Anyway, it is an interesting experience flipping through these photos while contemplating the horror AND the beauty of war and trying to reconcile what it means that we as a people need to constantly feed on both.

* I mean think about it for a minute corporate attorneys for the Gray Lady. Think hard. Think rationally. Yes, perhaps, David Shields might have exposed something negative associated with your paper, but it isn't like JUDITH "FUCKING" MILLER negative, or JASON "FUCKING" BLAIR negative. It is like saying, hey, there might be some negative things that happen when you make something inherently ugly look pretty day after day. It doesn't make you look great, but hell, print is dying and if this small feather gets added to what you are already carrying, NFBD. But sue? Now, all of a sudden, a small book from a small publisher in Brooklyn gets featured in blogs and NPR and shit. All of a sudden some dude in Arizona who would probably never hear about your damn problem with this David Shields using thumbnail photos of your front page gets pissed by your presumption and the fact that you are basically just suing because you can and you're kinda assholes at heart, so he decides to buy the book to: 1) support David Shields, 2) curiosity, 3) support this small Brooklyn publisher, and 4) basically tell the New York Times they are assholes in a passive way.

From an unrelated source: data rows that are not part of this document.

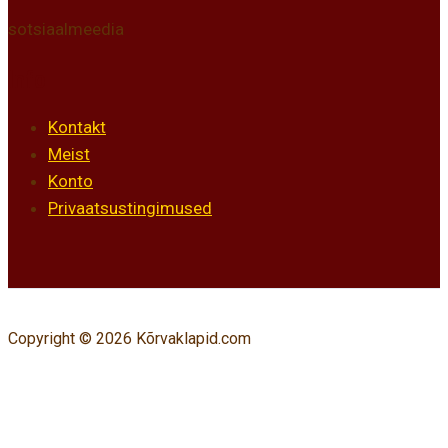
sotsiaalmeedia
Info
Kontakt
Meist
Konto
Privaatsustingimused
Copyright © 2026 Kõrvaklapid.com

So, who wins really? David Shields and the small publisher in Brooklyn I imagine. I mean the law suit is probably frivolous, but he sells more books. I mean damn, don't you know how marketing works? Maybe if you spent more time figuring out how to market your damn paper in an age where most people get their news from Twitter, and LESS time badgering some guy who is making an 80% solid point about pictures and the press (which really only tangentially has anything to do you with the wrinkled Gray Lady), you could have kept me on as a paying subscriber and hell, I might have even conned my company into subscribing to your paper for me. Seriously, it just opens a whole can of beautiful worms regarding the priorities of your paper's management.